What people don't realize is that it is already illegal to physically damage someone else's flag or the flag on some government property. Vandalism laws already prohibit damaging someone else's property. Thus, this amendment would remove constitutional protection for what you do with your own individually owned American flag. If you sit at a sewing machine and create your own flag and then tear it up or burn it, you could be prosecuted. If you have an American flag tatoo on your butt and go to a nude bathing beach and it gets sunburned, you could be in trouble. If a bad ass biker has an American flag stitched across his leather jacket and gets into a bar fight with another bad ass biker, and the flag gets torn, one or both could face criminal charges.

If atheists go into a bookstore and buy their own copies of the bible and then, at a rally protesting religions dogma, tear up those copies, these atheists are only destroying their individually owned bibles, not bibles that belong to anyone else. This is precisely what happens when some political protestors burn or otherwise destroy their own American flags. All that is being damaged is a person's individually owned replica of the flag. The flags belonging to millions of people and government agencies all over this country remain intact. In fact, the flag, itself, as a symbol, is not harmed by legally allowing some individuals to destroy their personally owned replicas of the flag. We actually desecrate the flag by passing this amendment. It is an insult to the flag for our country to become so oppressive, so dictatorial in suppressing dissenting viewpoints, that we remove constitutional protection from damaging one's privately owned replica of the flag.

Also, for those of us who are concerned about the separation of church and state and the avoidance of elevating objects to an official level of being sacred in what is supposed to be an officially secular society, this amendment borders on a blasphemy law. It removes from constitutional protection the physical "desecration" of an American flag. Desecration is a religious term. If this becomes part of the Constitution, it means that our nation has officially elevated a secular symbol to the level of a sacred icon.

Moreover, once we overcome the initial hurdle of amending the First Amendment for the first time, it will get easier and easier. Whenever the Supreme Court uses the First Amendment to protect a mode of expression that the majority finds distasteful, we will just amend the First Amendment to remove constitutional protection from that mode of expression. Soon, we will carve the First Amendment down to nothing. We don't need a First Amendment to protect that mode of expression which is non controversial. It is precisely that form of expression which the majority despises that needs to be guarded. The Bill of Rights, of which the First Amendment is the first component, was meant to guard against the tyranny of popular majorities. If we remove constitutional protection from those forms of expression which are unpopular, we whittle the First Amendment down to nothing more than an umbrella that is taken away the moment it begins to rain.

Each of us needs to contact the two United States Senators from our respective states. We need to get as many people as possible within every state to contact their U.S. senators. Senators usually only listen to constituents from their home states. At present, the supporters of the amendment have 64 votes. If they pick up 3 more, we lose and the First Amendment is butchered. We must get as many people as we can to contact their two home state U.S. senators and urge them to vote down this proposed amendment to the Constitution.

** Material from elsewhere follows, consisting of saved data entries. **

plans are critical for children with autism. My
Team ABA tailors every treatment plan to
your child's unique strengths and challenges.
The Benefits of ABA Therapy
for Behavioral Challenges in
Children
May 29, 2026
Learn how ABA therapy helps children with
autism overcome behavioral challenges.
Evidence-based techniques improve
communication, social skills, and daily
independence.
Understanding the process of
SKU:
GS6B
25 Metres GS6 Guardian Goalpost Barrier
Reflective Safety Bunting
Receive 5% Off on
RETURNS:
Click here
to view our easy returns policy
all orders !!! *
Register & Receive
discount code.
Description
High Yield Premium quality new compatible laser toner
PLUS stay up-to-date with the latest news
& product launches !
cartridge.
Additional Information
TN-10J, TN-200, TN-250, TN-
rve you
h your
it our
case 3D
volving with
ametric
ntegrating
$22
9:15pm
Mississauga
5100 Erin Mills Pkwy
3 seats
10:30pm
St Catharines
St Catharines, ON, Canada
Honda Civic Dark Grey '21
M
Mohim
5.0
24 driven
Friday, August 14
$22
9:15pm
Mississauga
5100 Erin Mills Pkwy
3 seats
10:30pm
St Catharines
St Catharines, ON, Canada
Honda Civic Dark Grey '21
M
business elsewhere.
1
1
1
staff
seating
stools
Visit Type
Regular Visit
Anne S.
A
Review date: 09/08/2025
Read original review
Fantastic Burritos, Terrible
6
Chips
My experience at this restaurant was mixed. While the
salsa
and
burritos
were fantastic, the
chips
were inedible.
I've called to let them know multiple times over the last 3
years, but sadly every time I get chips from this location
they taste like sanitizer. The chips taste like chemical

Fifty five years ago, the United States Supreme Court said: "If there is any fixed star in our constitutional constellation, it is that no official, high or petty, can prescribe what shall be orthodox in politics, nationalism, religion, or other matters of opinion..." West Virginia State Board of Education v. Barnette, 319 U.S. 624, 642. It is in the interests of all freethinkers, indeed, all Americans, to preserve intact as the law of the land, this pronouncement from our high court, a lofty sentiment that would be nullified if the flag desecration amendment were to pass. Let us contact our U.S. senators and work to defend the integrity of the Bill of Rights.